Sabiha Serin’in “Kar Taneleri” kitabı ise, edebiyat dünyasında iz bırakan bu tür zarif yorumlarla birlikte çok daha geniş kitlelere ulaşacağa benziyor.

KAR TANELERİ: Sessizliğin Şiiri
Bursa Aşıklar , Yazarlar ve Şairler Dernegı’nin (AYŞAD) ulusal düzeyde düzenlediği bir etkinlikte tanıştık bu üretken şairle. Bir rastlantı sonucu salonda yanyana oturduk. Bana kitabını imzalayarak armağan etme inceliğini gösterdi. Bu ozanca duyarlılığa karşılık olarak bu değerlendirmeyi yaptım. Bakalım beğenecek misiniz?
Sabiha Serin’in Kar Taneleri adlı şiir kitabı, okurunu yüksek sesle değil; usulca, neredeyse fısıltıyla karşılayan bir kitap.

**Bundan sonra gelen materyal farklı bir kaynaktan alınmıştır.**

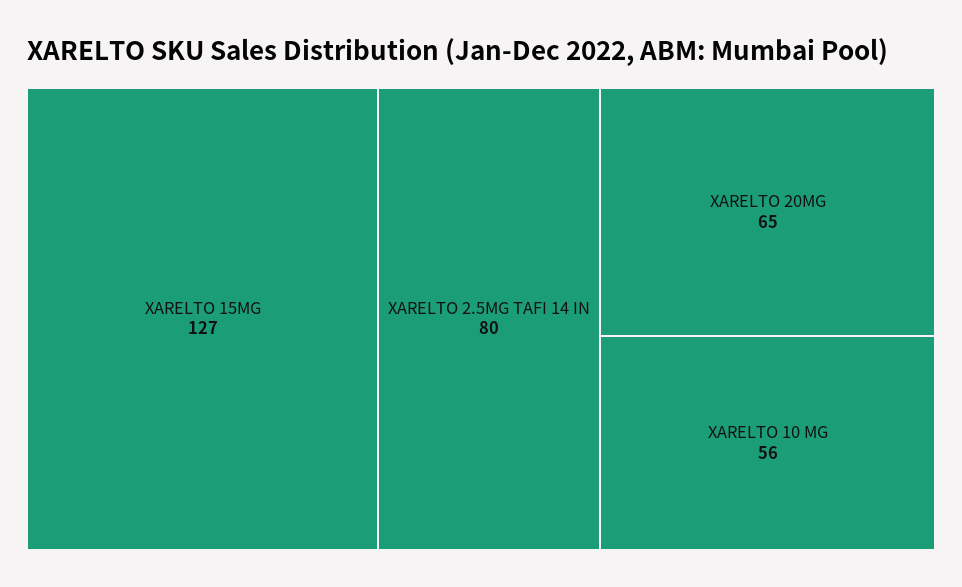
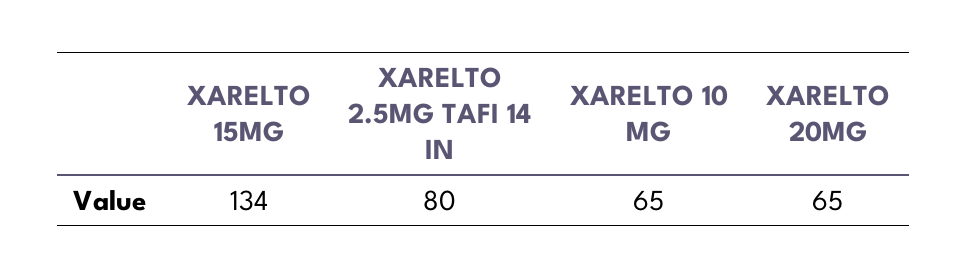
  {
-   "XARELTO 15MG": 127,
+   "XARELTO 15MG": 134,
    "XARELTO 2.5MG TAFI 14 IN": 80,
    "XARELTO 20MG": 65,
-   "XARELTO 10 MG": 56
+   "XARELTO 10 MG": 65
  }

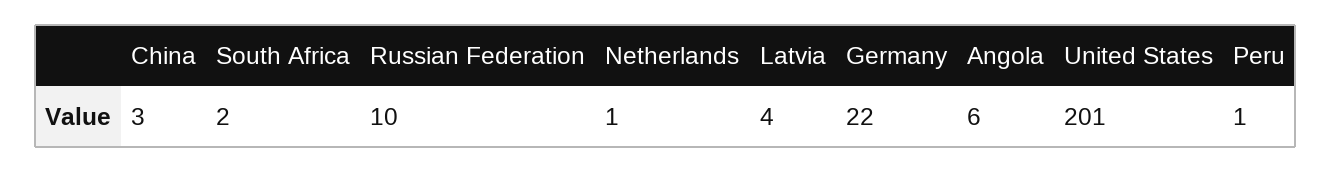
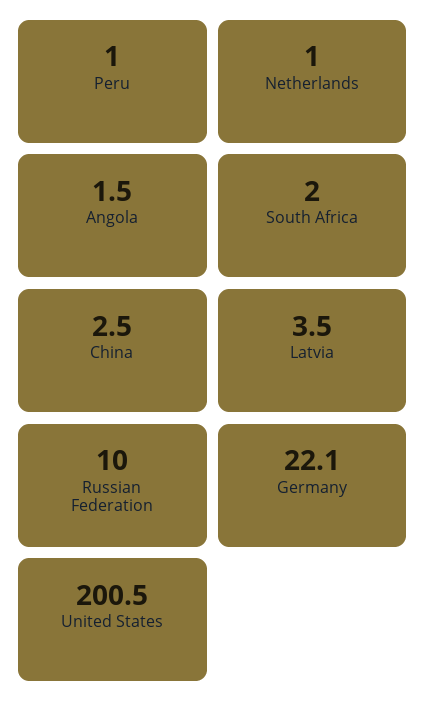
  {
    "China": 2.5,
    "South Africa": 2,
    "Russian Federation": 10,
    "Netherlands": 1,
    "Latvia": 3.5,
    "Germany": 22.1,
-   "Angola": 6,
+   "Angola": 1.5,
    "United States": 200.5,
    "Peru": 1
  }

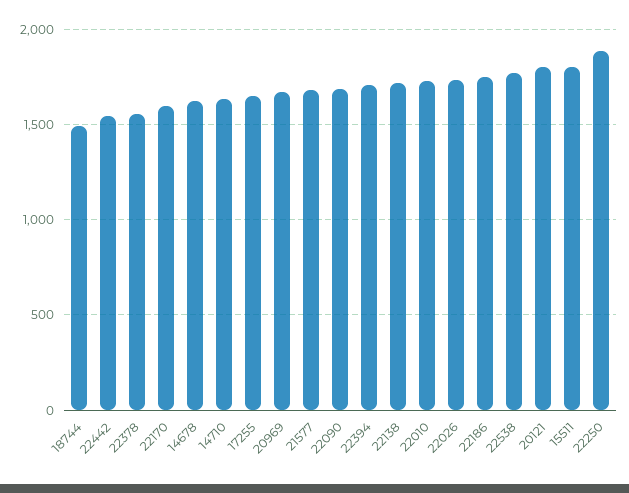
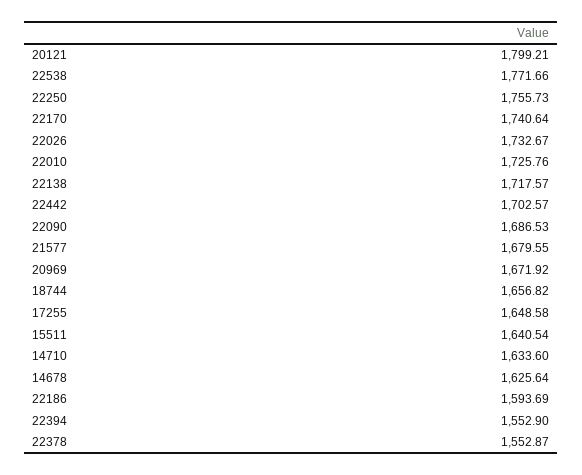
  {
-   "18744": 1500,
+   "18744": 1656.82,
-   "22442": 1550,
+   "22442": 1702.57,
    "22378": 1552.87,
-   "22170": 1600,
+   "22170": 1740.64,
    "14678": 1625.64,
    "14710": 1633.6,
    "17255": 1648.58,
    "20969": 1671.92,
    "21577": 1679.55,
    "22090": 1686.53,
-   "22394": 1700,
+   "22394": 1552.9,
    "22138": 1717.57,
    "22010": 1725.76,
    "22026": 1732.67,
-   "22186": 1750,
+   "22186": 1593.69,
    "22538": 1771.66,
    "20121": 1799.21,
-   "15511": 1800,
+   "15511": 1640.54,
-   "22250": 1900
+   "22250": 1755.73
  }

Bu şiirlerde bağıran bir öfke, gösterişli bir isyan yoktur. Bunun yerine, derin bir iç konuşma, ağır ağır yağan bir duygu durumu vardır. Tıpkı kar gibi… Gürültüsüz, fakat her yere sinen.
Serin’in şiirlerinde kar, yalnızca bir doğa olayı değildir. Belleğin, yitirilen değerlerin, bekleyişin ve zamanın metaforudur. Kar taneleri, tek tek bakıldığında kırılgan; birlikteyken örtücü, saklayıcı ve dönüştürücüdür.
Şair de şiirlerini bu bilinçle kurar: bireysel acılar, kişisel kırılmalar, toplu bir insanlık olayına dönüşür.
Kitaptaki şiirler, çoğu kez bir içe kapanış gibi görünse de, bu kapanış bir kaçış değil; aksine yüzleşmenin başka bir biçimidir. Serin, sözü çoğaltmaktan çok damıtmayı yeğler. Az ama yoğun imgelerle, okuru kendi sessizliğine doğru yürütür. Bu yönüyle Kar Taneleri, hızlı tüketilen şiir kitaplarının aksine, ağır ağır okunmayı gerektirir. Yavaş yavaş ve sindire sindire.
Dil yalın, fakat sıradan değildir. Şair, süslenmiş mecazlardan, sanatsal sözlerden bilinçli olarak uzak durur. İmgelerini gündelik yaşamın içinden seçer. Bu da şiirleri gerçekçi kılar. Okur, dizelerde “şiir yazma çabasını” değil, yaşanmışlığı duyumsar. Acı vardır , çile vardır ama dramatize edilmez; sevda vardır, aşk vardır ama yüceltilmez. Her şey, olduğu gibi bırakılır.
Kitap boyunca duyumsanan en güçlü duygulardan biri de yalnızlıktır. Ancak bu yalnızlık karanlık bir boşluk değil; düşünmeyi, anımsamayı ve yeniden anlamlandırmayı içine alan bir yalnızlıktır. Kar, nasıl ki kentin gürültüsünü örterse, Serin’in şiiri de yaşamın karmaşasını öylesine susturur.
Kar Taneleri, okuruna büyük iddialar sunmaz; tam tersine, küçük anların, sessiz duyguların ve kırılgan duyguların şiiridir. Bu yüzden etkisi yüksek sesle değil, kalıcı bir iz bırakarak ortaya çıkar. Kitabı bitirdiğinizde, içinizde bir şeylerin örtüldüğünü değil; daha görünür duruma geldiğini duyarsınız.
Sabiha Serin, bu kitapla, şiirin hâlâ bir sığınak olabileceğini; sözcüklerin , aceleye getirilmeden de derinleşebileceğini anımsatıyor. Kar Taneleri, sabırla okuyanlar için, uzun süre erimeyen bir iz bırakıyor.
Elinize, emeğinize , yüreğinize sağlık ozan arkadaşım.